Diffutoon: High-Resolution Editable Toon Shading via Diffusion Models

Zhongjie Duan,Chengyu Wang,Cen Chen,Weining Qian,Jun Huang
2024-01-29
Abstract:Toon shading is a type of non-photorealistic rendering task of animation. Its primary purpose is to render objects with a flat and stylized appearance. As diffusion models have ascended to the forefront of image synthesis methodologies, this paper delves into an innovative form of toon shading based on diffusion models, aiming to directly render photorealistic videos into anime styles. In video stylization, extant methods encounter persistent challenges, notably in maintaining consistency and achieving high visual quality. In this paper, we model the toon shading problem as four subproblems: stylization, consistency enhancement, structure guidance, and colorization. To address the challenges in video stylization, we propose an effective toon shading approach called \textit{Diffutoon}. Diffutoon is capable of rendering remarkably detailed, high-resolution, and extended-duration videos in anime style. It can also edit the content according to prompts via an additional branch. The efficacy of Diffutoon is evaluated through quantitive metrics and human evaluation. Notably, Diffutoon surpasses both open-source and closed-source baseline approaches in our experiments. Our work is accompanied by the release of both the source code and example videos on Github (Project page:
Computer Vision and Pattern Recognition
What problem does this paper attempt to address?

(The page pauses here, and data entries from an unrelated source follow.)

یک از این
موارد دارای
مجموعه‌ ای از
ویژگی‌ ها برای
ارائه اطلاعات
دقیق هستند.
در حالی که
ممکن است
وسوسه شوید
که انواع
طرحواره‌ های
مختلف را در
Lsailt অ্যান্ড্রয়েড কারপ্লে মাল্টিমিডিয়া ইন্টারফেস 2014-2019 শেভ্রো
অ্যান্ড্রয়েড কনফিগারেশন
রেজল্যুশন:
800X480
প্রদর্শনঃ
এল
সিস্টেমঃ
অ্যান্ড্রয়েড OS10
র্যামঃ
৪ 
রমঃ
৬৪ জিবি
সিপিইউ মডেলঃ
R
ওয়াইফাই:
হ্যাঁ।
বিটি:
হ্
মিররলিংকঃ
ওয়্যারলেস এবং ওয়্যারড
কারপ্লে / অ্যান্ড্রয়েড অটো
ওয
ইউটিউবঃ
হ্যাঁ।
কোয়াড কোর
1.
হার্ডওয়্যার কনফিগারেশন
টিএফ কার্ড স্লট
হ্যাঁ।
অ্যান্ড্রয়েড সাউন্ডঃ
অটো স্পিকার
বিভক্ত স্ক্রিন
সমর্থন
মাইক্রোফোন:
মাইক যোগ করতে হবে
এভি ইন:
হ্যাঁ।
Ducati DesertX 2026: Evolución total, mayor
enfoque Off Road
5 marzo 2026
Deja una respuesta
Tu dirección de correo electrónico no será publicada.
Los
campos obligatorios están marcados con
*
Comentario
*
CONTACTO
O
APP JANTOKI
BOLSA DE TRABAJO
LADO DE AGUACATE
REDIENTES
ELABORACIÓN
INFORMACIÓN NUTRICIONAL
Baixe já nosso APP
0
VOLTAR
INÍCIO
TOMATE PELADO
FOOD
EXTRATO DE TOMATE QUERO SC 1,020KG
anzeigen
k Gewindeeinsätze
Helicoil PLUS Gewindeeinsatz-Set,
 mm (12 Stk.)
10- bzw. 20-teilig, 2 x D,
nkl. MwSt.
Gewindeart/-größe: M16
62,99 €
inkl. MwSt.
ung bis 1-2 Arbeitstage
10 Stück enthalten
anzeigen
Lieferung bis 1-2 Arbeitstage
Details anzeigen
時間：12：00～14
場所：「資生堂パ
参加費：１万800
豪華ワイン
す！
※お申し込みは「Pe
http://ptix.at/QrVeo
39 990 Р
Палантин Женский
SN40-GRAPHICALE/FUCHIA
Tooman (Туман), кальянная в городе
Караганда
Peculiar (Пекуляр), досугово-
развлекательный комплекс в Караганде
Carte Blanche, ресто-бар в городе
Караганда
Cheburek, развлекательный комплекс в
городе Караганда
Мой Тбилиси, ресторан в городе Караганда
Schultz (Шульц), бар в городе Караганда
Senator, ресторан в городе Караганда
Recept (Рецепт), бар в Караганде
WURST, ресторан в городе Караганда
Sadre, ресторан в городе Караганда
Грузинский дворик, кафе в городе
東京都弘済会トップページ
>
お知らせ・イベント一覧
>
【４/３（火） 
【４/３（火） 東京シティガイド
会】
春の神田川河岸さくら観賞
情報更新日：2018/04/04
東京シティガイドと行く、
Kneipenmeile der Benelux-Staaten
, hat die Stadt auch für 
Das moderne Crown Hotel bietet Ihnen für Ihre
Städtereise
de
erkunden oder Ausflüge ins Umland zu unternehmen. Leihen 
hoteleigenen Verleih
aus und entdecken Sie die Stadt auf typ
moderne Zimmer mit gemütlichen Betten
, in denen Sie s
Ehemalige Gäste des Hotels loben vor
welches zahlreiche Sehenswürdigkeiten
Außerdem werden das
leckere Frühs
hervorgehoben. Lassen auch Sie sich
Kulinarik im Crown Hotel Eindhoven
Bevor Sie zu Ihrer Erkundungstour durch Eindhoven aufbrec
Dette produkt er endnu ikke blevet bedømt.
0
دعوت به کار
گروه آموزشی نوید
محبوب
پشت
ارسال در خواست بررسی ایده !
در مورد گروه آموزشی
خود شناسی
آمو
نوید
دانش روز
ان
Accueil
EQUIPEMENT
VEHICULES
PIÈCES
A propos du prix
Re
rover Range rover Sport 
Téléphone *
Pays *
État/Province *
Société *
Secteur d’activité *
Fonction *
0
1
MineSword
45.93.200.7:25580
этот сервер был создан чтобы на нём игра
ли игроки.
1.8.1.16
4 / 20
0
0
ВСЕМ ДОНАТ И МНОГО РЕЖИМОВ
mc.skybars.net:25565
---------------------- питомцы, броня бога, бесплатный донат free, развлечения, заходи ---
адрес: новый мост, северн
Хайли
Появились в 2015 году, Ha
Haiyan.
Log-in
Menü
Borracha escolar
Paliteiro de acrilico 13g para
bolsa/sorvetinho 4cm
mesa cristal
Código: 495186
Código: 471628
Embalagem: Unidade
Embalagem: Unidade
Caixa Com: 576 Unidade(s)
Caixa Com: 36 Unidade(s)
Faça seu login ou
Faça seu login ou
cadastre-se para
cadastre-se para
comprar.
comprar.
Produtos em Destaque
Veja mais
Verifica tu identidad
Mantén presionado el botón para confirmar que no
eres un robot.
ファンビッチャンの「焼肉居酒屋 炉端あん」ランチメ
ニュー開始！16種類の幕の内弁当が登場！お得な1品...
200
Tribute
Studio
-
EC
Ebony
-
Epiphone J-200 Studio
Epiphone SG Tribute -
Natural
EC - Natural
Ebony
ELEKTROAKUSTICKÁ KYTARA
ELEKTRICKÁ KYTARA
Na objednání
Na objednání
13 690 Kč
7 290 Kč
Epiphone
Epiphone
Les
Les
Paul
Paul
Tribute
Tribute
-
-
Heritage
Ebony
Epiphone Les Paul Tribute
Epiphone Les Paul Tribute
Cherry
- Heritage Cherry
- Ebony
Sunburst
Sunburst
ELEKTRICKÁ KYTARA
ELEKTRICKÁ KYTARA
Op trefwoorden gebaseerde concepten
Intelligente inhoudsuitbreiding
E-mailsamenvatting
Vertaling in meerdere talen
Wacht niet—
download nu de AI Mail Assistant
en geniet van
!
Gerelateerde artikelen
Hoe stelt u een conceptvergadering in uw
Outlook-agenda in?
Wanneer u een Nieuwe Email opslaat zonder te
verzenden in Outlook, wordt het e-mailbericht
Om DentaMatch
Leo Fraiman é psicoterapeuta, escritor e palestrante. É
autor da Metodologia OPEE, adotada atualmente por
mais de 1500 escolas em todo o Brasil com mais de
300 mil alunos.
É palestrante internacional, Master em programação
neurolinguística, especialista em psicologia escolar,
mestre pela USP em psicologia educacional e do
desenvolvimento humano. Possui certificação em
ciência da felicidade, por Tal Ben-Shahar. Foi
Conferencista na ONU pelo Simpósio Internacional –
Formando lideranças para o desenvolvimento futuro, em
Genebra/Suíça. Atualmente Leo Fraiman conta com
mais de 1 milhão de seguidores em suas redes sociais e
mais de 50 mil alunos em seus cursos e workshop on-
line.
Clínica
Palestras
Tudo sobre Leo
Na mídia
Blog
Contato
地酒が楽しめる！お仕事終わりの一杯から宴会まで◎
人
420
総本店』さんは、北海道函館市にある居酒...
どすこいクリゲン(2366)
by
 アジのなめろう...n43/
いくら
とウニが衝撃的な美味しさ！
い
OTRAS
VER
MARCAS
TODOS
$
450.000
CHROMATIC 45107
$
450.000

### Problems Addressed by the Paper The paper primarily aims to address the following issues: 1. **Toon Shading**: - Most current methods struggle to maintain consistency and high visual quality when stylizing videos. - The paper breaks down the toon shading problem into four sub-problems: stylization, consistency enhancement, structure guidance, and colorization. 2. **Challenges in Video Processing Based on Diffusion Models**: - Diffusion models lack controllability when applied to videos, making it difficult to retain the structure and lighting information of the original video. - Independently processing each frame leads to video flickering issues. - High-resolution video processing is challenging, and most models can only handle a limited number of consecutive frames. 3. **Proposed Method (Diffutoon)**: - By combining multiple modules (such as ControlNet and AnimateDiff), the proposed method addresses the above challenges, achieving high-quality, high-resolution, and long-duration animated style video generation. - It provides an additional editing branch, allowing video content to be edited based on prompts. In summary, the paper aims to directly convert real videos into animated styles using diffusion models, while enhancing visual quality and maintaining video consistency.